Critics, including survivors of Epstein's abuse and Democratic members of the committee, have pointed to several problems with the rollout. They argue that the release included contradictory statements from Bondi about the contents, improperly disclosed names and personal information of victims, and omitted key materials connected to President Trump. Epstein died in a New York jail cell in 2019 while awaiting trial on federal sex-trafficking charges.

During the 2024 campaign, Trump repeatedly vowed to release significant Epstein-related information. Some of his own supporters joined critics in saying the final product fell short of that pledge. Representative Yassamin Ansari, a Democrat on the Oversight Committee, said Bondi could address missing pieces but questioned whether she would choose transparency in the interview.

Bondi has previously defended the department's work, attributing any shortcomings to the tight timeline imposed by Congress for reviewing the large volume of material. The Justice Department has maintained that it followed the law despite the delays and redactions that drew complaints from lawmakers and victims' advocates.

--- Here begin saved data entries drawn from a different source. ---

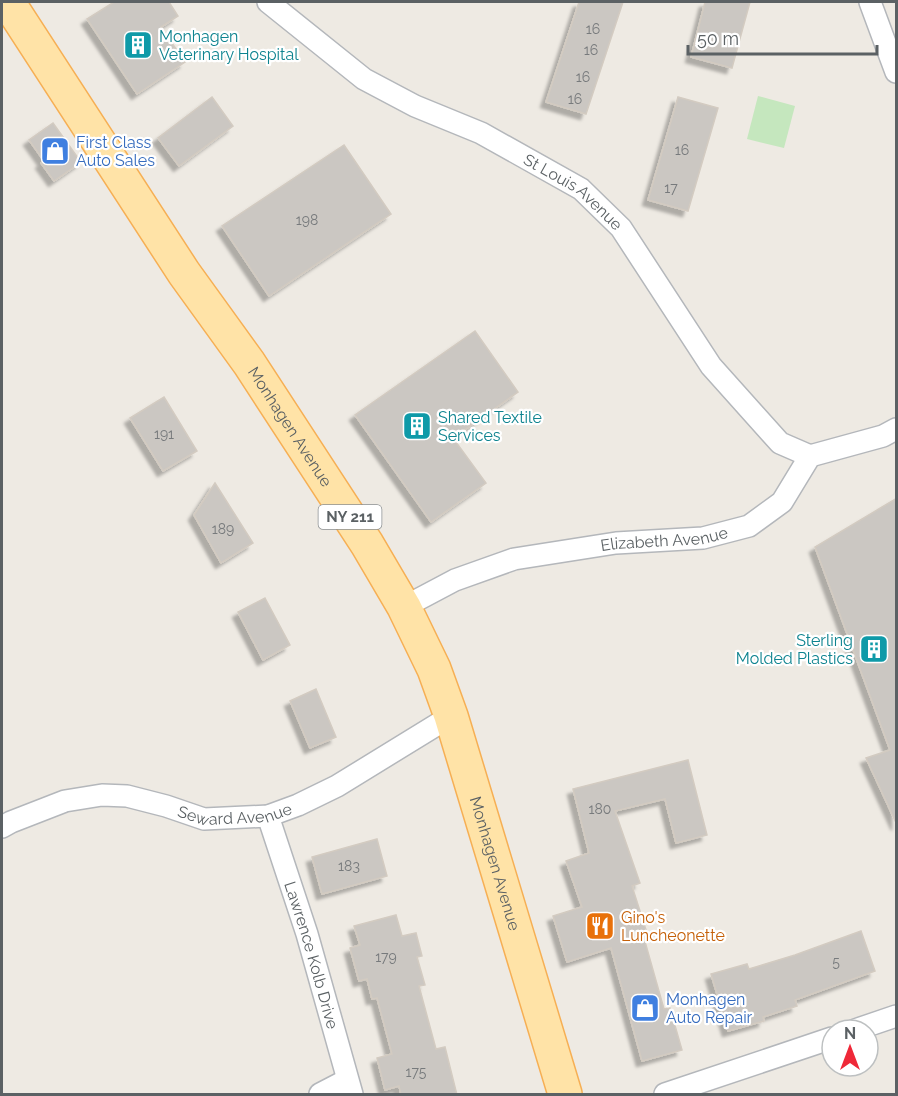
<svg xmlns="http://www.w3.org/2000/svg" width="898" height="1096" viewBox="0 0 898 1096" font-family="Raleway,sans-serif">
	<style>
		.green { fill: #c5e7be }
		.building { fill: #cbc7c2; stroke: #d3cbc1; stroke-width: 1.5; filter: url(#shadow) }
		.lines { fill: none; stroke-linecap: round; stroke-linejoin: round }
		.minor-casing { stroke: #b4b7bb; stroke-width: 24 }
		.primary-casing { stroke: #f6af54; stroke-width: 36 }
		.minor { stroke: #fff; stroke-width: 21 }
		.primary { stroke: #ffe3a7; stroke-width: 33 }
		.labels { text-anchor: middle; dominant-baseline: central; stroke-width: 4.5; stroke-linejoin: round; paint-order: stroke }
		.number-label { font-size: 14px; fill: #777a7c }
		.shield { fill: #fff; stroke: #8c9092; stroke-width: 1.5 }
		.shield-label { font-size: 15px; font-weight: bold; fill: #5b6164 }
		.culture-label { font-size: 16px; fill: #0d838f; stroke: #fff; text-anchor: start }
		.shop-label { font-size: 16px; fill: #366cbe; stroke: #fff; text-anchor: start }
		.street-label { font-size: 16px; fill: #5b6164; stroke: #fff }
		.food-label { font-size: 16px; fill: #c56008; stroke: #fff; text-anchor: start }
	</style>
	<defs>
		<filter id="shadow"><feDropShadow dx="-5.5" dy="5.5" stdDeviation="1.5" flood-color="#0004"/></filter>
	</defs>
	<rect width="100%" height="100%" fill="#eeeae3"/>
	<path class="green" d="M758,96L795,106L784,148L747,139Z"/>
	<g class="building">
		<path d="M114,2H169L178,16L161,27L185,62L137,94L87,19Z"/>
		<path d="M579,2H623L586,114L546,102Z"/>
		<path d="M705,2H750L732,68L691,57Z"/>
		<path d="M212,97L233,126L179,166L158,138Z"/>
		<path d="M678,97L718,108L688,211L648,200Z"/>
		<path d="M53,123L81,162L54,181L41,163L44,161L29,140Z"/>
		<path d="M344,145L391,214L269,296L222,226Z"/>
		<path d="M475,331L518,392L453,438L486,483L431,522L355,415Z"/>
		<path d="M164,397L197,451L163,471L130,418Z"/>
		<path d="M215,483L253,543L221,563L194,515Z"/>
		<path d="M897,498V825L866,758L890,750L815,547Z"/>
		<path d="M265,598L290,645L263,660L238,612Z"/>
		<path d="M316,689L336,737L310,748L290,701Z"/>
		<path d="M688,760L707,835L676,843L665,799L615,811L640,883L632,886L648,936L644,938L664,1009L670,1008L682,1050L642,1061L611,948L567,962L553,916L582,907L566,861L589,853L573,789Z"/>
		<path d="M377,839L387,876L322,894L312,857Z"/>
		<path d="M396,915L402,936L416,933L422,956L417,957L425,985L419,986L436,1049L445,1047L457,1095H401L399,1086L385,1090L377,1058L392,1054L377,998L372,999L367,979L359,981L350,948L360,945L354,926Z"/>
		<path d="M861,931L875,971L795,1000L797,1006L763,1017L764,1021L728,1031L711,974L747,964L749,969L795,955Z"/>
	</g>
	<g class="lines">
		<g class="minor-casing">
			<g id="minor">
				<path id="s1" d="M268,2L364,79L415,106L481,133L581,189L621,228L711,366L780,443L810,456"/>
				<path d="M870,2L896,72"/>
				<path id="s2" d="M404,607L455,580L514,559L616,543L703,538L749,526L782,502L810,456L883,436L896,429"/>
				<path id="s3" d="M268,816L307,934L352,1094"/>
				<path id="s4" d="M2,827L11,822L65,801L102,795L127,796L166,806L204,819L268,816L298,805L337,786L451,716"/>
				<path d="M855,1030L896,1016"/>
				<path d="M320,1094L347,1080"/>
				<path d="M665,1094L832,1038"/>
			</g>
		</g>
		<g class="primary-casing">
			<g id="primary">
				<path id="s5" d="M8,2L184,273L249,363L367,544L404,607L434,669L451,716L565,1094"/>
			</g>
		</g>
		<use href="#minor" class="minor"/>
		<use href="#primary" class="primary"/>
	</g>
	<defs>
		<g id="building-square" transform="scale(1.5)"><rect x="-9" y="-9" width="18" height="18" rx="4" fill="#0f9aa8" stroke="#fff"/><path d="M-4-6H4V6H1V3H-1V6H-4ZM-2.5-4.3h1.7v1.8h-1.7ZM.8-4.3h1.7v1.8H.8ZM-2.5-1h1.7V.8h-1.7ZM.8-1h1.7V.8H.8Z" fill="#fff"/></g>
		<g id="shop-square" transform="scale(1.5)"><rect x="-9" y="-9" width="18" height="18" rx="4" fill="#3f7fe0" stroke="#fff"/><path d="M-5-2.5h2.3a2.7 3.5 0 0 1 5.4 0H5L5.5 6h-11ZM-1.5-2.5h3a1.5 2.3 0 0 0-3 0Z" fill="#fff"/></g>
		<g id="restaurant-square" transform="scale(1.5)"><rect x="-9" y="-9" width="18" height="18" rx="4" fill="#e8710a" stroke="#fff"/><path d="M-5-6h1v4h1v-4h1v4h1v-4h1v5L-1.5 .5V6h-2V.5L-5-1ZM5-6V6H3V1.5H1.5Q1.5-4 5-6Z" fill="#fff"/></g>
	</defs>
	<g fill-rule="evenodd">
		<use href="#building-square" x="138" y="45"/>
		<use href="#shop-square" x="55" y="151"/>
		<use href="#building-square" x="417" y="426"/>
		<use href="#building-square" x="874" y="649"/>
		<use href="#restaurant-square" x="600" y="926"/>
		<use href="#shop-square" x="645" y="1008"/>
	</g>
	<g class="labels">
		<g class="number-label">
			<text x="593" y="29">16</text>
			<text x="591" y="50">16</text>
			<text x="583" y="77">16</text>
			<text x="575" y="99">16</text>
			<text x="682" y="150">16</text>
			<text x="671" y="188">17</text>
			<text x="307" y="220">198</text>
			<text x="164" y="434">191</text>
			<text x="223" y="529">189</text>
			<text x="600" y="809">180</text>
			<text x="349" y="866">183</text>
			<text x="386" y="957">179</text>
			<text x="836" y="962">5</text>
			<text x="416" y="1072">175</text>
		</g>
		<rect class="shield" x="318.5" y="505" width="63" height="24" rx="4.5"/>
		<g class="shield-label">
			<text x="350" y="517">NY 211</text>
		</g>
		<g class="culture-label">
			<text x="159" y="36">Monhagen<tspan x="159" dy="18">Veterinary Hospital</tspan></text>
			<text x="438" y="417">Shared Textile<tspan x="438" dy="18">Services</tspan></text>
			<text x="853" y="640" text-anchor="end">Sterling<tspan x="853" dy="18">Molded Plastics</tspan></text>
		</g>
		<g class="shop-label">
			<text x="76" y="142">First Class<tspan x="76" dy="18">Auto Sales</tspan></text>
			<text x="666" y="999">Monhagen<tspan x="666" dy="18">Auto Repair</tspan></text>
		</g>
		<g class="street-label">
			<text stroke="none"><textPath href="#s1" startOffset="362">St Louis Avenue</textPath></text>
			<text stroke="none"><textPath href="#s5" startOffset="510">Monhagen Avenue</textPath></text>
			<text stroke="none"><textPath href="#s2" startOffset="272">Elizabeth Avenue</textPath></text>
			<text stroke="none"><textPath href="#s4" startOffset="242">Seward Avenue</textPath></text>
			<text stroke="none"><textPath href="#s5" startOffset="996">Monhagen Avenue</textPath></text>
			<text stroke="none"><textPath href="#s3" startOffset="146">Lawrence Kolb Drive</textPath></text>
		</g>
		<g class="food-label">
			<text x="621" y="917">Gino's<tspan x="621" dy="18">Luncheonette</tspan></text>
		</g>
	</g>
	<rect width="898" height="1096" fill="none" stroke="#5b6164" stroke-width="6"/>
	<g transform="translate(850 1048)"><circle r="28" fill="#ffffff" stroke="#bdc0c1" stroke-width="1.5"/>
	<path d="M0-4.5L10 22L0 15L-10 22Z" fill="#ef2838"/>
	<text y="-9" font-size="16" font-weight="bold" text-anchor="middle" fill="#5b6164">N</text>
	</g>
	<path d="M688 45v9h189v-9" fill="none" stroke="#5b6164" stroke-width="3"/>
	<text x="697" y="45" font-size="18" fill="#5b6164" stroke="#ffffff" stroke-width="4.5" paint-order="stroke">50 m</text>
</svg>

The interview follows earlier tensions on Capitol Hill. Democrats walked out of a March briefing hosted by Bondi and then-Deputy Attorney General Todd Blanche. After Bondi was removed from her post by Trump, the administration initially argued she should not have to testify because she no longer held the position. The committee later secured her appearance after Democrats filed a civil contempt resolution.

The closed-door format means Bondi will not face public questioning, though the transcribed interview is expected to last several hours. Committee members plan to examine not only the document release but also related issues, including the handling of Ghislaine Maxwell's case. Maxwell, Epstein's former girlfriend and confidant, remains imprisoned on sex-trafficking charges.

Survivors have continued to press for accountability over how their information was managed during the release process. The committee's investigation reflects broader concerns about whether the Trump administration fulfilled its commitment to expose the full scope of Epstein's network and the institutions that enabled it.